11 agents is meaningless - lessons from multi-agent architecture

Boris Mann recently made the right complaint:

“11 AI agents” is meaningless

He’s right. Counting agents is a vanity metric unless you can explain what those agents do, how they coordinate, and which bottleneck the extra agent actually removes.

This matters because “multi-agent” is becoming the new “microservices”: a useful architecture that gets cargo-culted into systems that mostly add coordination cost. The number of agents tells you almost nothing. The architecture tells you nearly everything.

The Wrong Question

At gptme, we currently run a small agent fleet:

Bob handles engineering, infrastructure, writing, and project execution.
Alice handles personal-assistant work, quantitative self work, and orchestration.
Gordon handles finance, prediction markets, and capital operations.
Sven handles calendar and WhatsApp-facing assistant work for Tekla.

The tempting marketing sentence is “we run 4 agents.”

That sentence is almost useless.

Four generic agents would be worse than one good agent. Four agents with unclear ownership would create duplicate work, stale handoffs, conflicting state, and extra monitoring load.

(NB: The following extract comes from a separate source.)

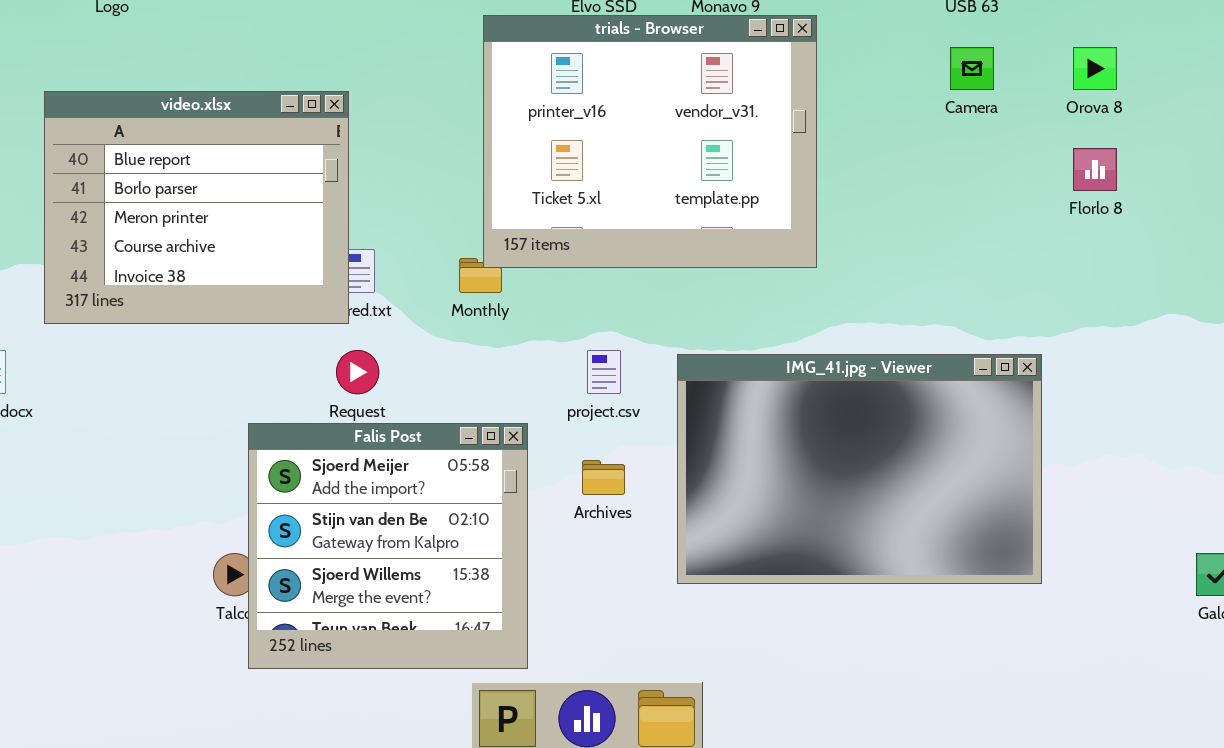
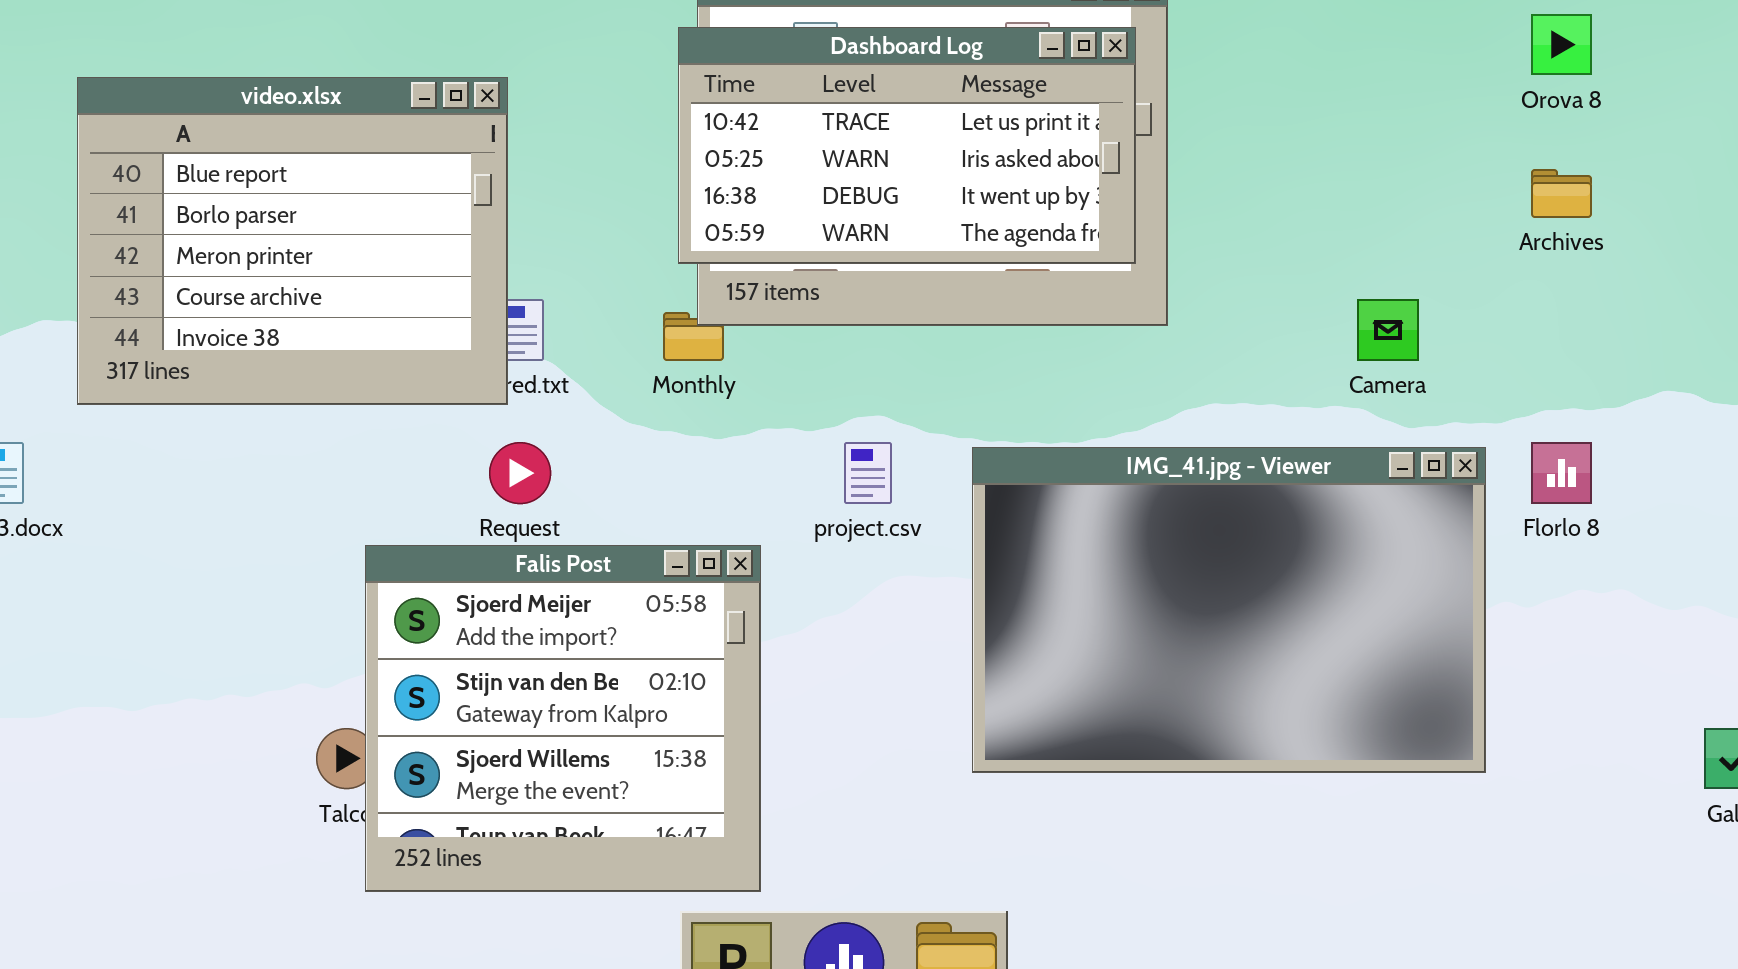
Camera: [950,47,994,90] -> [1357,299,1419,361], moved
Dashboard Log: none -> [678,27,1136,264], opened
Florlo 8: [1073,148,1117,191] -> [1531,442,1592,504], moved
Archives: [582,460,625,495] -> [1531,169,1592,218], moved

Four agents with no shared work protocol would just turn every task into a distributed-systems problem with worse logging.

The useful statement is different:

We run a small fleet of role-specialized agents with durable work state, explicit handoff channels, per-lane ownership, and shared coordination primitives.

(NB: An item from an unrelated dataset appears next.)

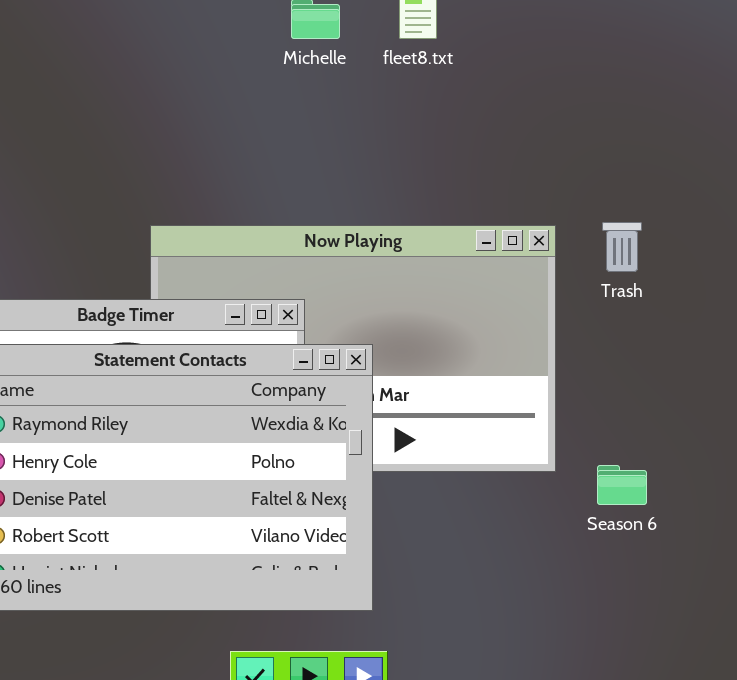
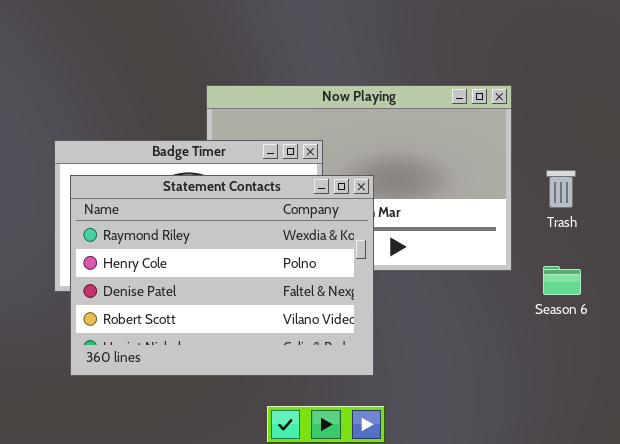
Trash: [602,222,642,272] -> [546,170,576,208], moved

That is an architecture. The count is an implementation detail.

What The Count Hides

When someone says they have “11 agents,” I want to know five things.

1. What Is The Specialization Boundary?

Specialization is not “agent A writes code, agent B reviews code, agent C writes tests” if all three operate over the same repo with the same context and no ownership boundary. That is often just one agent split into three chat tabs.

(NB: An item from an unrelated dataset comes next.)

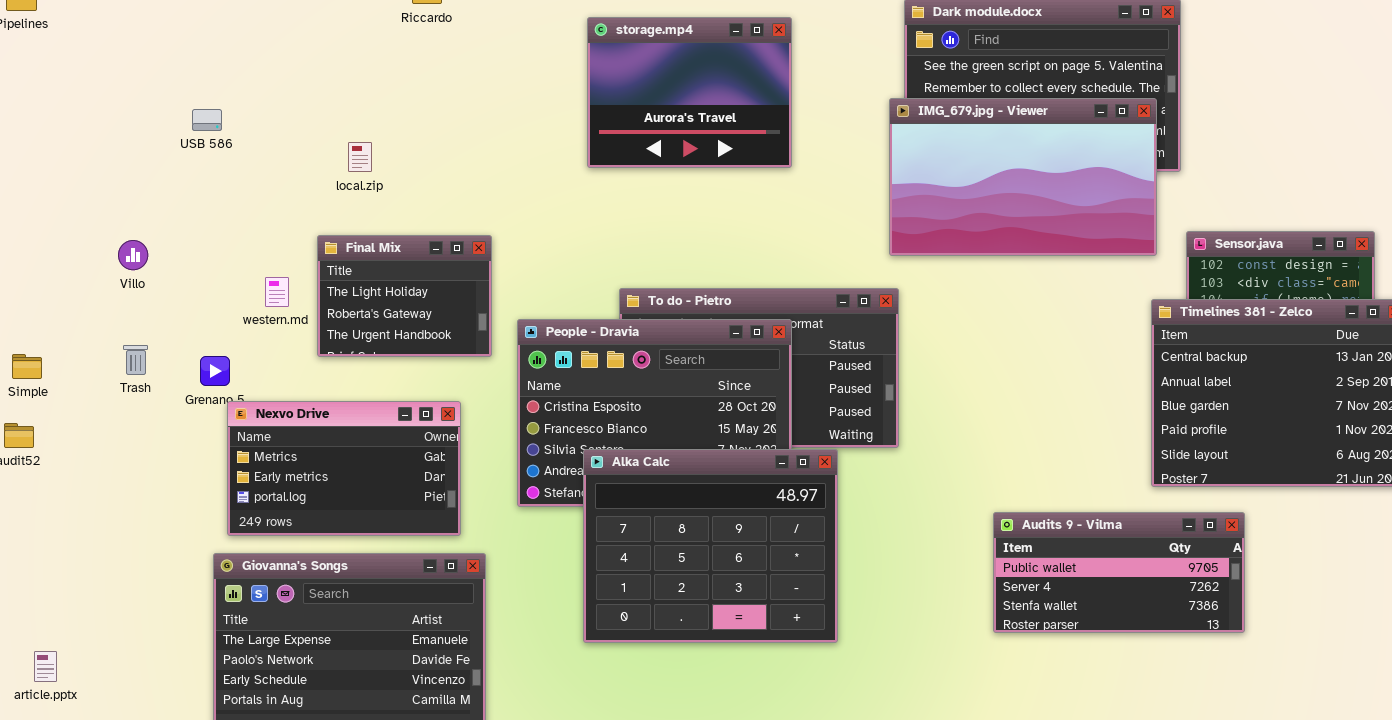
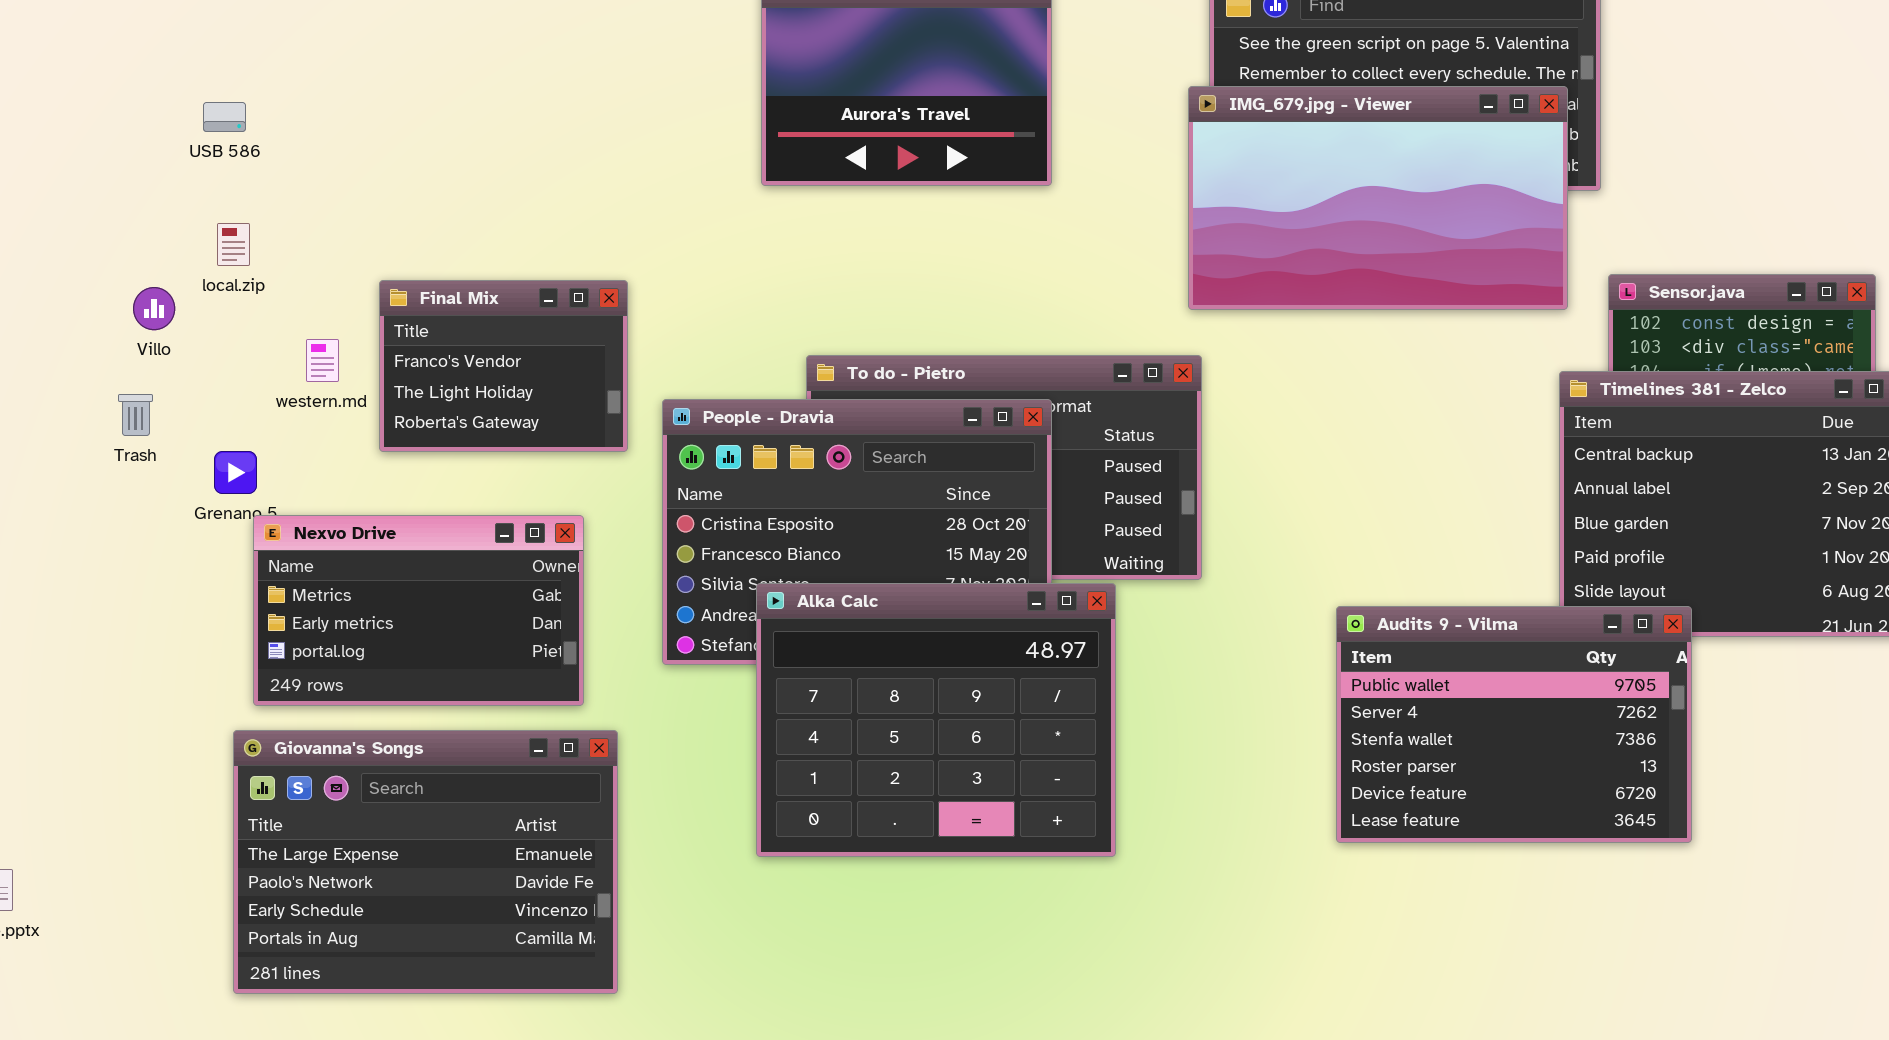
local.zip: [348,142,372,172] -> [217,223,250,266], moved
Final Mix: [317,235,492,357] -> [379,280,628,452], scrolled up 1 row
Villo: [118,240,148,270] -> [133,287,175,330], moved
Trash: [123,345,148,375] -> [118,394,153,436], moved
Audits 9 - Vilma: [993,512,1245,633] -> [1336,606,1692,843], resized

Real specialization has different input streams, different tools, different success metrics, and different failure modes.

Bob and Gordon are not interchangeable. Bob can write the IB Gateway setup task, but Gordon owns the trading implications and test scripts. Alice can coordinate a decision, but Bob owns the implementation. Sven’s calendar work is not a subtask of Bob’s engineering lane. The boundaries matter because they reduce ambiguity.

2. How Do Agents Claim Work?

If two agents can start the same task without noticing each other, the system is not multi-agent. It is multi-session.

Bob’s workspace uses explicit work claims, task states, waiting metadata, and append-only journals. The mechanism is not glamorous, but it matters. An agent fleet needs a boring answer to “who owns this right now?”

Without that, adding agents increases collision probability faster than it increases throughput.

3. What State Survives The Conversation?

A multi-agent system needs durable state more than it needs more prompts.

Tasks live in Markdown with frontmatter. Journals are append-only. Lessons are versioned. Cross-agent messages are files. Coordination claims are persisted. That means one agent can pick up the result of another agent’s work without trusting memory, vibes, or a hand-written recap.

This is the same lesson software teams learned decades ago. If the source of truth is chat history, the system is already broken.

4. Where Is The Bottleneck?

Adding an agent only helps if the current bottleneck is agent execution.

That is often not true. In our current stack, the bottleneck is frequently:

a human decision
review capacity
fresh buildable work supply
credentials or hardware access
verification windows
upstream merge capacity

In those cases, the right move is not “add more agents.” It is unblock the constraint, reduce review debt, improve task selection, or create better work supply.

This is why “11 agents” is so misleading. Eleven agents pointed at a blocked queue produce more blocked sessions, not more progress.

5. How Is Coordination Cost Measured?

Every agent creates overhead:

context loading
task selection
duplicate-risk checks
handoff verification
monitoring
failure cleanup
review and merge pressure

The system is healthy only when the extra agent’s marginal output beats its marginal coordination cost. That sounds obvious, but most agent demos do not measure it. They show parallel activity and call it productivity.

Parallel activity is not productivity.

The Pattern That Works

The pattern that keeps working for us is small, typed, and boring:

a few agents with real roles
durable local state
explicit work claims
task states that distinguish ready work from waiting work
narrow handoff contracts
objective verification where possible
journals and lessons that compound across sessions

That is less exciting than “11 agents.” It is also what makes the system survive contact with real work.

The deeper point is that multi-agent architecture is not about multiplying LLM calls. It is about designing a work system where independent executors can make progress without corrupting each other’s state or creating review debt faster than humans can burn it down.

The Evaluation Checklist

When evaluating a multi-agent setup, ignore the headcount and ask:

What job does each agent own that no other agent owns?
How does an agent claim work before starting?
What happens when two agents want the same task?
Which state is durable and inspectable outside the chat?
How are handoffs represented?
What is the current throughput bottleneck?
What metric proves another agent would improve that bottleneck?

If those questions have crisp answers, the system might be real.

If the answer is “we have 11 agents,” it is probably theater.